A Charlottesville family goes to Ethiopia for three months to try to be useful to a school and a remote church, but also get some perspective on their own lives.

Saturday, February 26, 2011

Some Quick Notes and a Few Pictures

Well, it took us about a week to recover from the pathogen’s visit to our tender sensibilities.  I will spare you the details.  Now that we are no longer limited to a 100 foot radius from a bathroom, we have regained our range and stride - Julie and the kids are back teaching full time and I had another adventure in Gambella.
This week Eliza conducted a first grade class of her own (the teacher didn’t show).  Evidently, if you are the youngest of 5, you yearn for such moments – she tried to take them all the way to fifth grade in a single class.  Mostly true.
Caesar, a teacher here who is blind, cornered Sophie to ask her if she was Mexican.  True.  
I bought three cell phones, one for me for when I am in Gambella, one for Julie, and one for the kids when they are about and about with friends.  Regardless of which phone rings, it is always for Sophie.  Mostly true.
Lily found a way to impale her foot with a towel rod in the shower.  True.
Benjamin’s classes enjoy perfect attendance.  Partially true.
More substantive posts are on the way. There is so much happening here to our little minds that we can’t get the thoughts out fast enough.  We are drifting on a big sea like little boats but we are getting swamped.  More comes in than our little pails can return.  Hopefully we don’t sink.  If we do, God will lift us up – He always does.

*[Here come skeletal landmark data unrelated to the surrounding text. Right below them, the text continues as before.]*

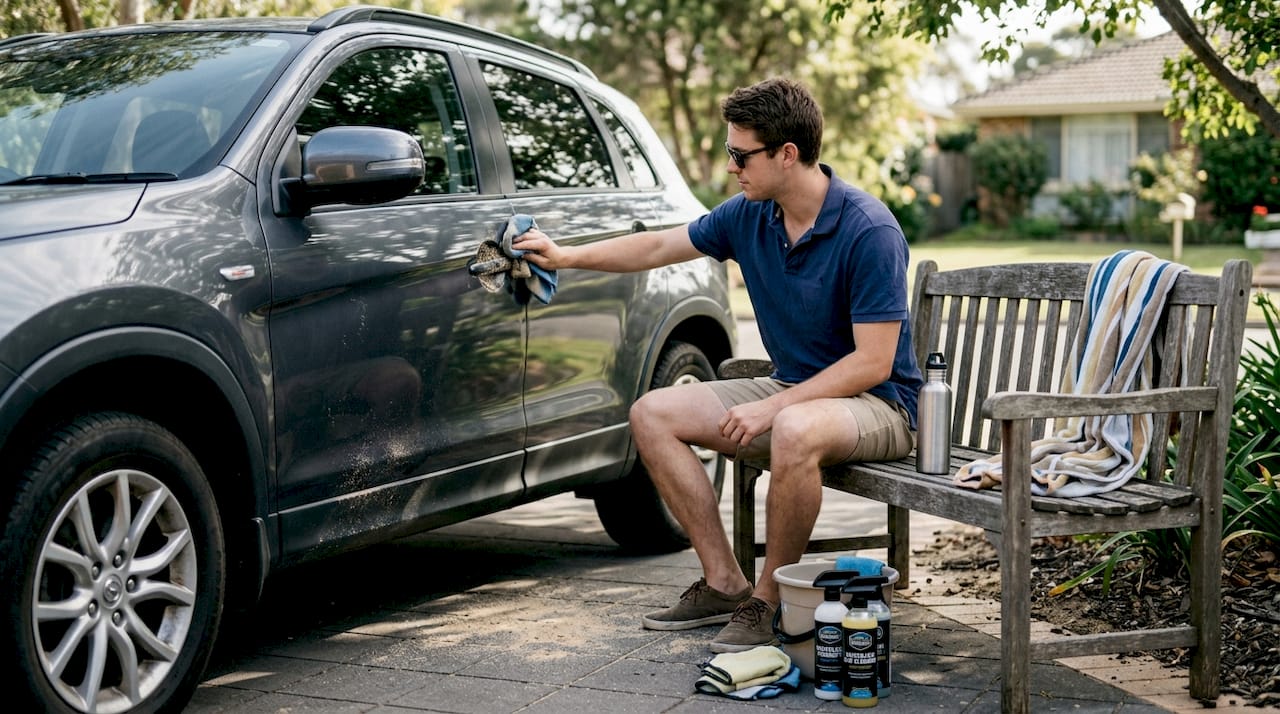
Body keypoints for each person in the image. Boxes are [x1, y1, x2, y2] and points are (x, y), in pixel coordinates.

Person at [512, 77, 922, 652]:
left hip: (881, 406)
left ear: (787, 154)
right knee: (653, 413)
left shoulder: (868, 229)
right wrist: (566, 256)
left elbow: (873, 362)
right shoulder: (750, 215)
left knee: (795, 426)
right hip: (795, 389)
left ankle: (769, 602)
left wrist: (774, 406)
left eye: (740, 153)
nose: (731, 166)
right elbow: (656, 247)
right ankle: (725, 581)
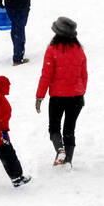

This is Benjamin and Girma – I had to ask them to switch places because the auto focus/light balancing feature on the digital camera made the boys disappear.

Girma and the Kids

Because we have to boil water to do dishes we have started eating out of the same dish – just like a traditional Ethiopian meal.  This was the last of the apple pie Julie made tonight…what an American Mom…

I was in Gambella again this week trying to line up some supplies.  These are children outside the Pokewo Clinic.  Hopefully we can fix their solar PV system next month.